Dealing with Clair, les personnages : figures quotidiennes figées
La représentation des personnages veut nous placer dans un contexte familier, un univers que l’on connait bien. Mike et Liz seraient nos jeunes voisins décontractés et un poil « bobo », Clair la jeune femme classique et discrète que l’on croise dans la rue sans la remarquer, James cet homme à l’air louche à qui on a un peu peur de parler.. Cette impression est due à leurs vêtements, très banals et toujours pareils qui les inscrivent dans une routine, mais aussi à leur jeu, très naturel, à leur parole qui coule pour dire des choses plus ou moins importantes. On devine très vite que l’enjeu principal de la pièce est leur parole, car en réalité il ne se passe pas grand-chose. Plus la pièce progresse, plus leur discours nous donne la désagréable impression d’un disque rayé ou d’un écho, ressassant toujours les mêmes mots ou bien ceux des autres, sans en avoir conscience (Sylvain Maurice donne ici un ton fantastique à son adaptation : qui donc a mis cette scène sur « repeat » ?) . Il en est de même, en quelque sorte, de notre société, ou l’on s’inscrit dans un mouvement collectif par l’intégration de tout un code de lieux communs du langage, creux et souvent dits de manière mécanisée. En fait, les deux personnages qui en disent le moins et rompent ce système des répétitions, à savoir Clair et l’étudiante italienne (l‘une par sa discrétion, l‘autre par son attitude désinvolte et décomplexée quant à son corps) sont les éléments qui semblent perturber l’univers balisé des personnages, provoquant chez eux une certaines attirance envers ces deux femmes insolites.

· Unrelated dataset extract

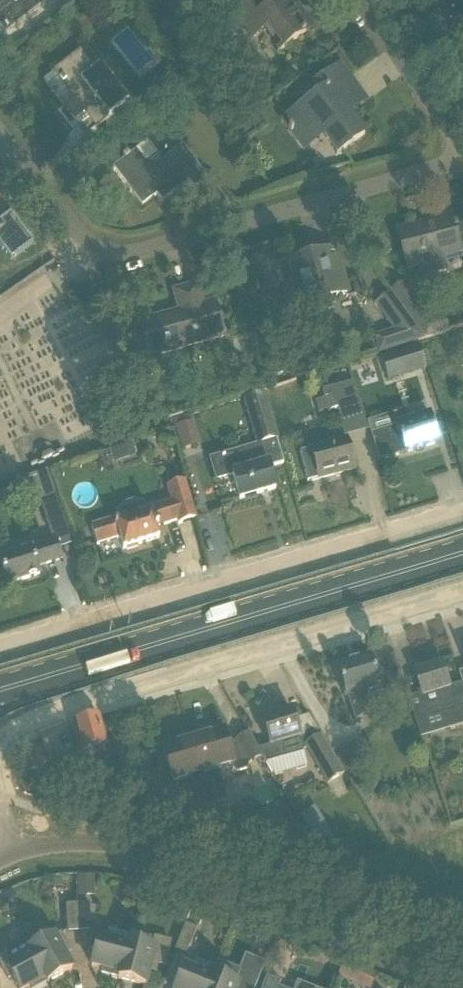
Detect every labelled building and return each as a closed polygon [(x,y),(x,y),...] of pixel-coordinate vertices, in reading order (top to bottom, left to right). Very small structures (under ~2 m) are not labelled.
[(10,30),(42,4),(39,0),(0,0),(0,17),(10,30)] [(284,49),(309,30),(295,11),(298,9),(292,0),(279,0),(264,11),(257,0),(248,0),(238,8),(234,11),(252,36),(267,25),(284,49)] [(66,108),(74,119),(97,101),(109,116),(129,100),(99,63),(92,69),(79,53),(54,73),(75,101),(66,108)] [(318,91),(281,119),(301,146),(322,131),(338,153),(364,135),(348,113),(346,114),(339,105),(357,91),(340,67),(323,79),(314,85),(318,91)] [(243,119),(233,125),(241,138),(251,131),(243,119)] [(113,168),(142,207),(156,196),(161,203),(183,186),(188,193),(207,179),(181,145),(160,162),(146,143),(129,156),(127,153),(122,156),(124,159),(113,168)] [(1,250),(11,261),(33,244),(10,214),(0,222),(0,248),(1,250)] [(419,267),(422,279),(447,272),(442,256),(460,251),(451,216),(432,221),(432,224),(398,233),(407,270),(419,267)] [(333,248),(323,251),(323,250),(292,259),(298,281),(284,285),(289,302),(299,300),(304,319),(330,312),(327,301),(347,295),(339,265),(338,265),(333,248)] [(236,264),(238,272),(258,266),(256,258),(236,264)] [(22,283),(33,274),(24,264),(13,272),(22,283)] [(391,291),(426,340),(448,331),(443,317),(430,321),(401,281),(391,291)] [(172,314),(140,323),(145,343),(149,355),(150,359),(159,356),(224,337),(220,322),(214,303),(203,306),(197,285),(174,292),(179,312),(180,314),(172,317),(172,314)] [(73,291),(65,297),(73,308),(81,302),(73,291)] [(373,337),(378,354),(403,346),(404,347),(418,342),(418,343),(426,340),(391,291),(389,292),(390,293),(374,304),(393,331),(373,337)] [(405,349),(382,356),(389,379),(426,368),(419,346),(419,345),(405,349)] [(283,374),(279,359),(276,360),(275,355),(264,358),(269,377),(283,374)] [(322,398),(327,412),(354,405),(348,385),(322,391),(324,397),(322,398)] [(240,451),(208,460),(214,482),(233,477),(234,480),(240,500),(275,490),(270,470),(269,469),(283,465),(277,441),(278,440),(265,394),(243,400),(255,446),(258,457),(243,461),(240,451)] [(394,428),(371,434),(379,462),(439,444),(430,415),(409,421),(405,410),(390,414),(394,428)] [(180,450),(198,446),(192,422),(174,426),(180,450)] [(311,448),(319,479),(354,470),(347,439),(311,448)] [(28,477),(37,503),(54,497),(46,471),(28,477)] [(156,528),(178,521),(178,524),(196,519),(185,481),(166,487),(170,501),(148,508),(149,510),(148,508),(145,506),(143,505),(140,503),(137,502),(134,502),(130,502),(127,503),(124,504),(122,506),(121,507),(118,509),(118,510),(117,512),(115,515),(115,516),(114,519),(114,518),(91,525),(97,546),(120,539),(123,550),(160,539),(156,528)] [(40,503),(50,531),(65,525),(56,498),(40,503)] [(7,586),(39,576),(37,568),(62,560),(56,542),(0,559),(0,564),(2,569),(0,569),(0,576),(3,575),(7,586)] [(348,697),(356,721),(373,716),(365,692),(380,687),(370,657),(336,667),(345,698),(348,697)] [(451,730),(462,726),(462,685),(453,689),(446,666),(418,674),(424,692),(419,694),(428,721),(446,715),(451,730)] [(259,749),(258,750),(262,758),(266,764),(267,767),(303,756),(302,752),(306,750),(327,786),(343,776),(320,734),(309,716),(295,720),(292,712),(262,721),(270,747),(259,749)] [(86,721),(72,725),(72,726),(80,755),(81,754),(87,777),(98,773),(92,751),(108,747),(100,717),(94,719),(93,716),(85,718),(86,721)] [(223,732),(193,741),(205,782),(206,782),(212,806),(227,801),(219,770),(231,767),(232,769),(237,773),(247,770),(248,765),(262,758),(258,750),(249,734),(236,741),(238,745),(228,748),(223,732)] [(193,741),(163,750),(173,783),(185,780),(191,778),(201,809),(212,806),(206,782),(205,782),(193,741)] [(350,771),(354,778),(364,772),(360,765),(350,746),(338,753),(349,771),(350,771)] [(27,750),(29,770),(45,769),(43,749),(27,750)] [(212,806),(201,809),(204,821),(216,817),(212,806)] [(315,843),(330,834),(314,808),(300,816),(315,843)] [(77,877),(78,897),(94,896),(93,877),(77,877)] [(15,896),(11,890),(2,895),(6,903),(14,899),(16,898),(15,896)] [(77,905),(79,933),(91,932),(89,904),(77,905)] [(65,906),(67,934),(79,933),(77,905),(65,906)] [(175,922),(184,925),(190,909),(180,905),(175,922)] [(175,951),(186,955),(196,929),(185,925),(175,951)] [(118,980),(128,943),(127,943),(126,947),(105,942),(107,934),(96,931),(92,950),(95,951),(91,967),(102,970),(101,974),(118,978),(118,980)] [(262,931),(257,942),(270,948),(275,936),(262,931)] [(30,950),(48,984),(72,971),(64,956),(70,953),(60,935),(54,939),(53,937),(30,950)] [(276,937),(272,948),(279,951),(286,948),(288,941),(276,937)] [(118,980),(145,987),(149,971),(156,973),(158,965),(164,967),(170,943),(155,939),(152,950),(128,943),(118,980)] [(16,987),(28,987),(29,987),(30,987),(37,987),(47,983),(47,984),(48,984),(30,950),(29,951),(31,954),(12,965),(8,958),(0,962),(0,966),(8,980),(11,979),(16,987)] [(207,987),(256,987),(265,964),(245,956),(239,971),(217,962),(215,968),(212,976),(207,987)] [(175,987),(207,987),(212,976),(215,968),(195,959),(193,964),(183,960),(175,978),(179,979),(175,987)] [(281,983),(266,977),(262,987),(279,987),(281,983)]
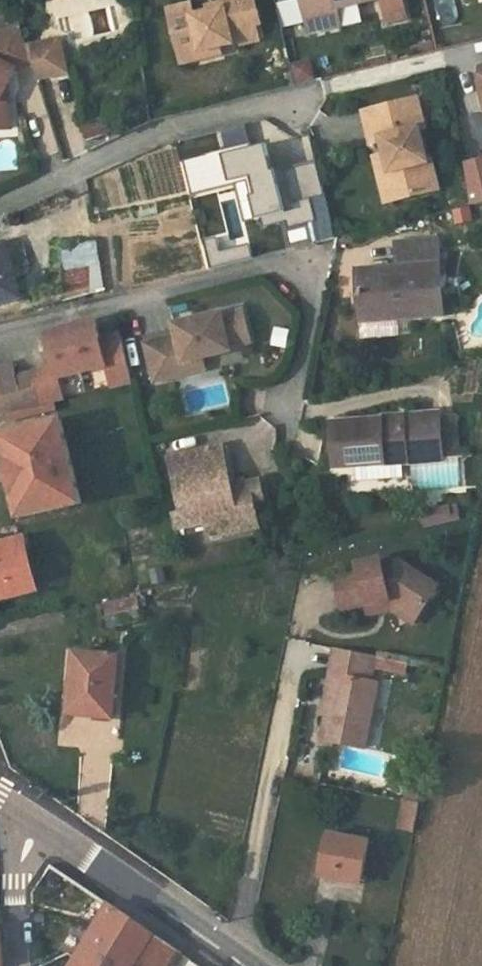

Cette attirance se diffuse vite entre chaque personnage et crée un rapport de séduction tendue entre eux, fait de non-dits, de suspicion et d’hypocrisie. Preuve en est du sourire de Mike, au départ profondément avenant et sympathique, voire un tantinet impertinent et chaleureux. Il se révèle vite dérangeant car invariable, comme scotché à son visage, masque inquiétant : il sourit de la même manière au visiteur de sa maison, à sa femme Liz, à cette étudiante italienne qu’il semble désirer, et garde cette expression goguenarde même dans les situations plus critiques, comme la disparition de Clair. Malgré un sensible changement de costumes lors de la vente de la maison et cette disparition qui les perturbe, ils se réinstallent dans la même répétition de préjugés, d’histoires drôles qui ne font rire qu’eux. Même James, qui serait a priori le personnage le moins enclin à se ranger dans une routine, une manière de vivre figée et vide de sens, reprend la scène du début de manière troublante. A travers la fenêtre de Clair, il porte son t-shirt, fume une cigarette et s’insurge contre la mère de celle-ci, du monde de violence dans lequel nous vivons. Il reproduit à son insu un shéma, une situation qui se répète sans fin.
Cette pièce est à mon avis très intéressante car traitant, à travers un sujet commun et quotidien, la vente d’une maison, de la solitude. Quelle que soit notre statut social, on peine à aller vers l’autre ou, si on le fait, c’est pour se conformer à une idée préétablie de l’autre, et on tourne éternellement sur soi-même.